**KUTIPAN**
************

Pembahasan mengenai pendekatan psikolinguistik tidak dapat dipisahkan dari pembahasan tentang Illinois Test of Psycholinguistic Abilities (ITPA), yang dikembangkan oleh Kirk dan McCarthy (1961). ITPA dimaksudkan untuk menciptakan instrumen yang dapat membedakan berbagai tingkat kemampuan dalam kinerja bahasa (language performance), sehingga dapat menampilkan profil tentang bidang-bidang kekuatan siswa dan peningkatan hasil belajarnya dalam bidang-bidang itu, sehingga prosedur pelatihan yang spesifik dapat diimplementasikan terhadap bidang-bidang yang masih bermasalah. Para ahli sepakat dengan maksud tersebut, tetapi sejumlah ahli masih mempertanyakan validitas instrumen pengukuran dan prosedur treatment-nya (Sellin, 1979).
ITPA terdiri dari beberapa subtes yang didesain untuk mengukur tiga fungsi utama penggunaan bahasa, yaitu:
1) saluran bahasa (auditori, visual, vokal);
2) proses (decoding/reseptif, encoding/ekspresif, asosiatif/informatif); dan
3) tingkat keberfungsian (bermakna dan konvensional serta representasional versus tingkat otomatis - sekuensial yang mencakup hafalan otomatis data tak bermakna).

************

**BARIS DATA**
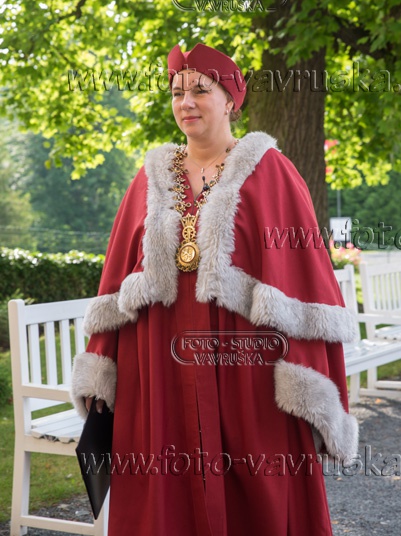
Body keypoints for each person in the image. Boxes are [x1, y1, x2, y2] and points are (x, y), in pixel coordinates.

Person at [71, 43, 359, 536]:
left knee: (257, 485)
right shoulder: (149, 178)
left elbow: (307, 281)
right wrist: (101, 365)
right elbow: (115, 282)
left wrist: (312, 380)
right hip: (156, 364)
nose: (186, 102)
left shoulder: (272, 172)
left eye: (200, 91)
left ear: (230, 101)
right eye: (177, 92)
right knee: (164, 486)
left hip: (246, 367)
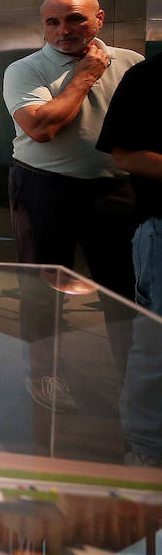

************

**LATIHAN 1**
Tuliskan kembali kata demi kata bagian kutipan tentang ITPA, mulai dari "ITPA terdiri dari" sampai dengan "data tak bermakna).".
**LATIHAN 2**
Lanjutkan kutipan tentang ITPA mulai setelah kalimat terakhirnya.
Baris data di atas merupakan bahan tersendiri yang terpisah dari kutipan.

**JAWABAN ANDA 1**
ITPA terdiri dari beberapa subtes yang didesain untuk mengukur tiga fungsi utama penggunaan bahasa, yaitu:
1) saluran bahasa (auditori, visual, vokal);
2) proses (decoding/reseptif, encoding/ekspresif, asosiatif/informatif); dan
3) tingkat keberfungsian (bermakna dan konvensional serta representasional versus tingkat otomatis - sekuensial yang mencakup hafalan otomatis data tak bermakna).

**JAWABAN ANDA 2**
Bateman dan Wetherell (1965) menyimpulkan bahwa karakteristik siswa tunagrahita yang terungkap oleh ITPA adalah:
- Relatif lebih baik dalam tingkat kemampuan representasional daripada tingkat kemampuan otomatis/sekuensial;
- Lebih baik dalam saluran visual-motor daripada auditori-vokal;
- Tidak ada perbedaan antara populasi daerah perkotaan dan pedesaan;
- Dapat dipergunakan untuk populasi MA tiga hingga sembilan tahun.
Pengajaran bahasa berdasarkan ITPA, yang terkait dengan saluran, tingkat keberfungsian dan/atau proses bahasa, telah dikaji oleh Hammill dan Larson (1974), Minskoff (1975) dan Newcomer, Larson, dan Hammill (1975).
Hammill dan Larson mengkaji BERBAGAI literatur mengenai pelatihan bahasa dengan ITPA, yang mencakup 15 hasil studi terhadap populasi tunagrahita dan 18 studi terhadap populasi kurang mampu. Mereka menyimpulkan bahwa ke-33 studi tersebut gagal menunjukkan peningkatan pada kelompok eksperimental. Hal tersebut diakibatkan oleh karena treatment yang kurang spesifik, rendahnya reliabilitas skor ITPA, yang berarti bahwa error dalam pengukuran mencegah terungkapnya kemajuan yang diperoleh, dan tidak aplikatifnya psikolinguistik.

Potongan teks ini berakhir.